Chronologie d’un faux départ Les pourparlers inter- maliennes ont commencé sur des chapeaux de roues. Initialement prévues pour le 7 juin 2013, c’est avec 24 heures de retard que les consultations ont finalement été lancées. En effet, dans la soirée du 7 juin, une partie des invités avait déjà pris place dans la salle devant abriter la cérémonie d’ouverture. Le début est prévu pour 16h, avait annoncé la présidence du Faso. Finalement, le protocole communique le début pour 18h30. A 18h, la délégation du MNLA et du Haut conseil pour l’unité de l’Azawad (HCUA) fait son entrée dans la salle, avec en tête, Alghabass Ag Intala. Elle est composée d’une quarantaine de membres. Tout était fin prêt pour que commencent les travaux. Mais où est donc la délégation du gouvernement malien ? Personne ne saura répondre. Tantôt elle est dans l’avion, tantôt elle vient d’atterrir. Plus tard, les premières informations commencent à circuler. La délégation du gouvernement malien, après avoir atterri à l’aéroport international de Ouagadougou, exige de rencontrer d’abord le médiateur, entend t-on. Le ministre des Affaires étrangères et de la coopération régionale, Djibrill Bassolet, arrive. Il salue quelques officiels, décroche le téléphone et reste longuement en communication. Pendant ce temps, certains journalistes avaient déjà annoncé à leur base l’ouverture des travaux pour 19h45. C’est à cette heure précise que l’information tombera que les travaux débuteront en réalité le lendemain dans la matinée, au moment où venait d’atterrir la dizaine de journalistes maliens. Cette nouvelle n’a pas semblé étonner l’assistance car les reports étaient incessants.
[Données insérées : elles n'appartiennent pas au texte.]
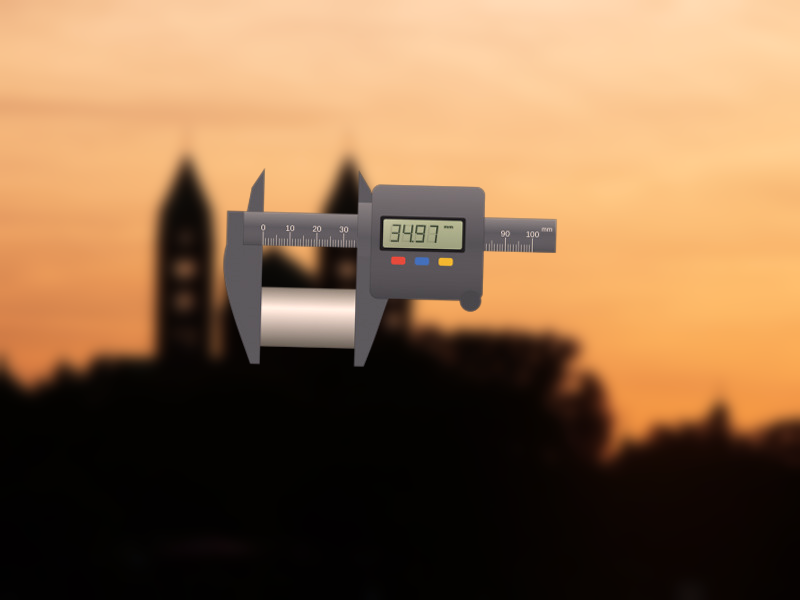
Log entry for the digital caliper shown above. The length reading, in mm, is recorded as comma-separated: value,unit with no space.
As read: 34.97,mm
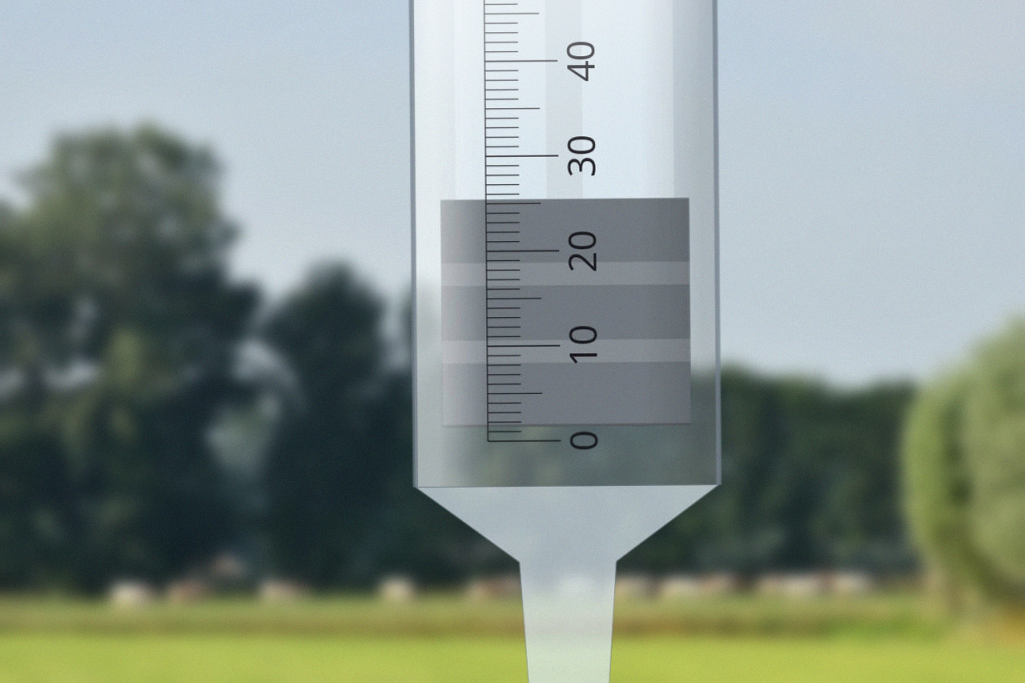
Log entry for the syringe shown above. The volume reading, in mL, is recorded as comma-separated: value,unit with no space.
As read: 1.5,mL
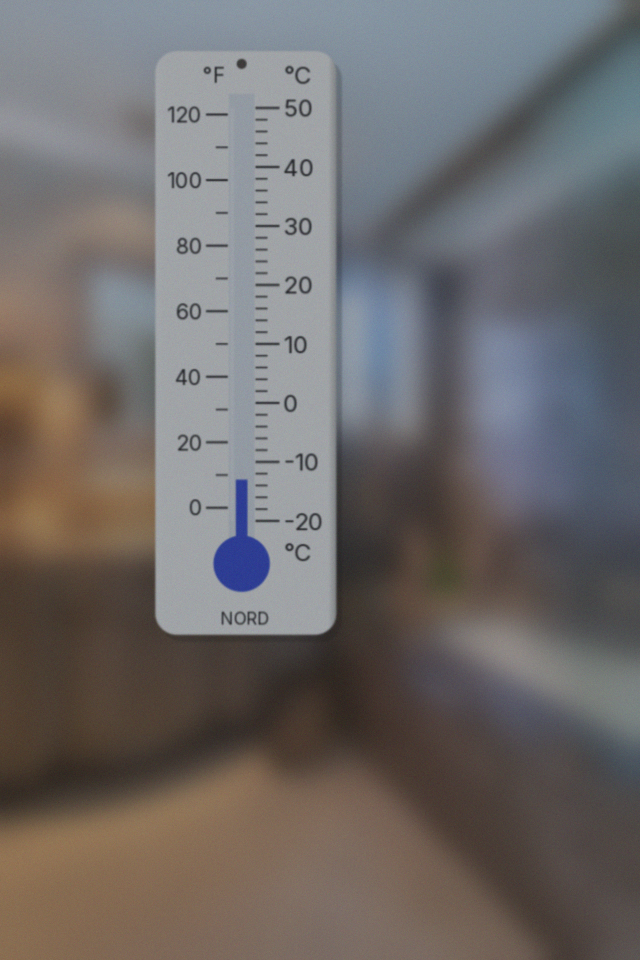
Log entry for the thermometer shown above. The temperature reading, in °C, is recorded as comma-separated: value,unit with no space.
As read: -13,°C
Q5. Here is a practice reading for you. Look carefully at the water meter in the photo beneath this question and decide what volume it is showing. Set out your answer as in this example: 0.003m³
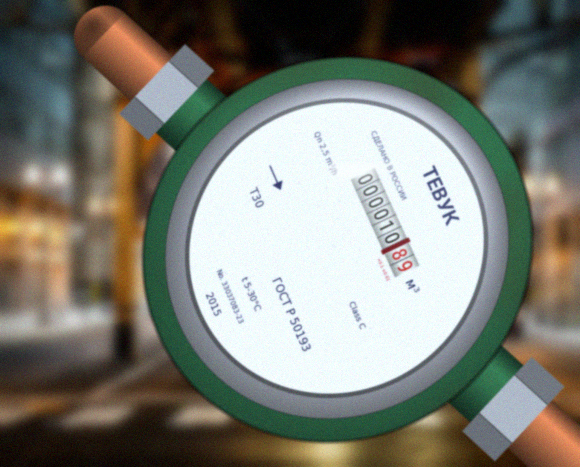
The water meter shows 10.89m³
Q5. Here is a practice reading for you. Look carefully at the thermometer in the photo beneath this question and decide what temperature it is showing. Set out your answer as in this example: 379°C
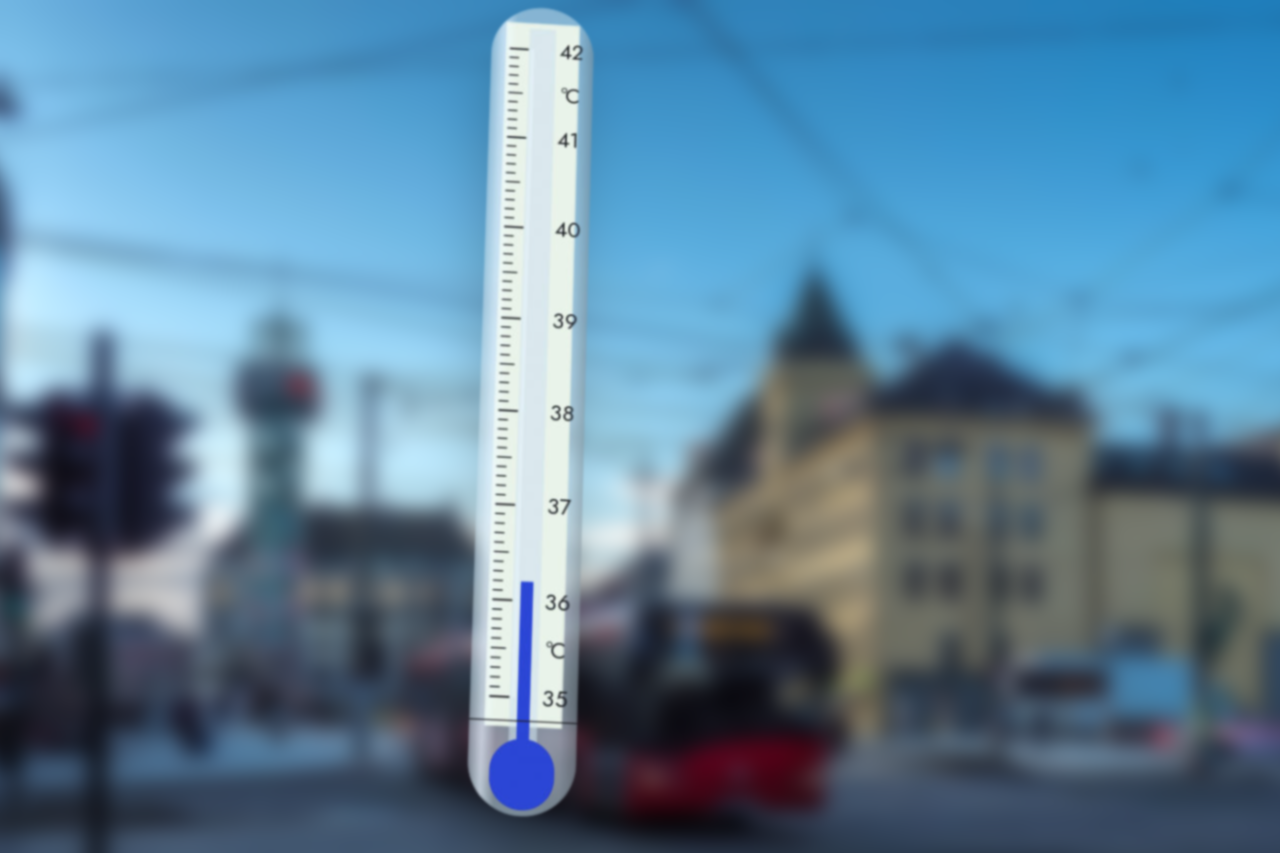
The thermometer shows 36.2°C
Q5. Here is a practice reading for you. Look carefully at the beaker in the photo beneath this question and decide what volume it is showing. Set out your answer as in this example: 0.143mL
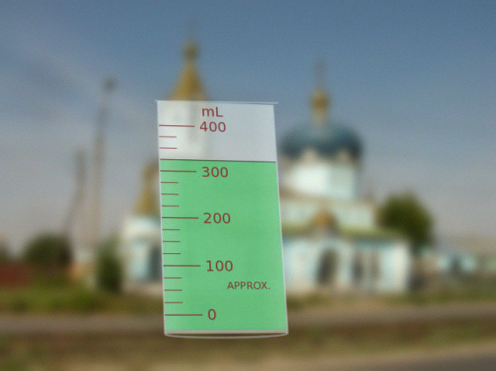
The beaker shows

Le reporter de votre quotidien recherché par le MNLA

Après le faux départ, la presse, dans son ensemble, tentait à glaner des informations avec ceux qui acceptaient dire un mot. Nous entendons demander derrière nous : « il y a un représentant du journal « Le Pays » ici ? » Nous sommes interpellés par un confrère car quelqu’un voulait nous parler. Un membre du Mouvement national de libération de l’Azawad s’adresse à nous. Il nous demande de ne pas nous confondre à la presse malienne car, celle-là n’est pas professionnelle.

La composition du groupe de médiation

- Le haut-représentant spécial de l’Union africaine (UA) : l’ancien président Pierre Buyoya

- Le représentant des Nations unies (ONU)
- Le représentant spécial de l’Union européenne (UE)

- Le représentant spécial de l’Organisation de la conférence islamique (OCI), Djibrill Bassolet

- Le médiateur associé : ambassadeur du Nigeria au Burkina Faso, David G. Bala, représentant le président GoodLuck Jonathan

- Les pays accompagnateurs de la médiation : l’Algérie, les Etats-Unis (USA), la France, la Mauritanie, le Tchad et la Suisse.

L’incident des présentoirs

Avant l’arrivée des délégations, le protocole avait disposé des présentoirs indiquant la place de chaque groupe. Il était loisible de voir « Coordination des groupes armés du Nord-Mali » pour la délégation de l’Azawad et « Délégation du gouvernement malien » pour celle qui viendra de Bamako. A l’arrivée de la délégation de l’Azawad, il n’a fallu que quelques minutes, à celle-ci, pour s’insurger contre lesdits présentoirs. Un membre de la délégation, toute diplomatie écartée, s’est levé et a ramassé tous les présentoirs. Il sera interpellé par un membre du protocole du ministère des Affaires étrangères du Burkina Faso afin d’en savoir plus sur son geste. Il fera comprendre qu’il n’est pas d’accord avec l’appellation « Coordination des groupes armés du Nord-Mali ». Le protocole tentera de le raisonner mais il n’en avait cure. Le lendemain, l’on verra d’autres présentoirs avec l’inscription, « Délégation Commission conjointe MNLA et HCUA ». L’on dira que ce sont des détails qui montrent une certaine susceptibilité.

Les participants sont-ils tous des compatriotes ?

Au cours des allocutions des représentants des différents protagonistes, il était difficile de comprendre que toutes les parties viennent du Mali. Tiébilé Dramé, dans son adresse, dira par exemple, à l’endroit de la partie d’en face, « Chers compatriotes ». Pendant ce temps, Mahamoudou Djéri Maïga, lui, appellera l’autre camp, « Messieurs les membres de la délégation malienne ». Chaque partie dit tenir le bon bout et c’est de bonne guerre ; c’est vraiment le temps de la négociation mais il ne faudra pas que chaque partie campe sur sa position et de cette manière.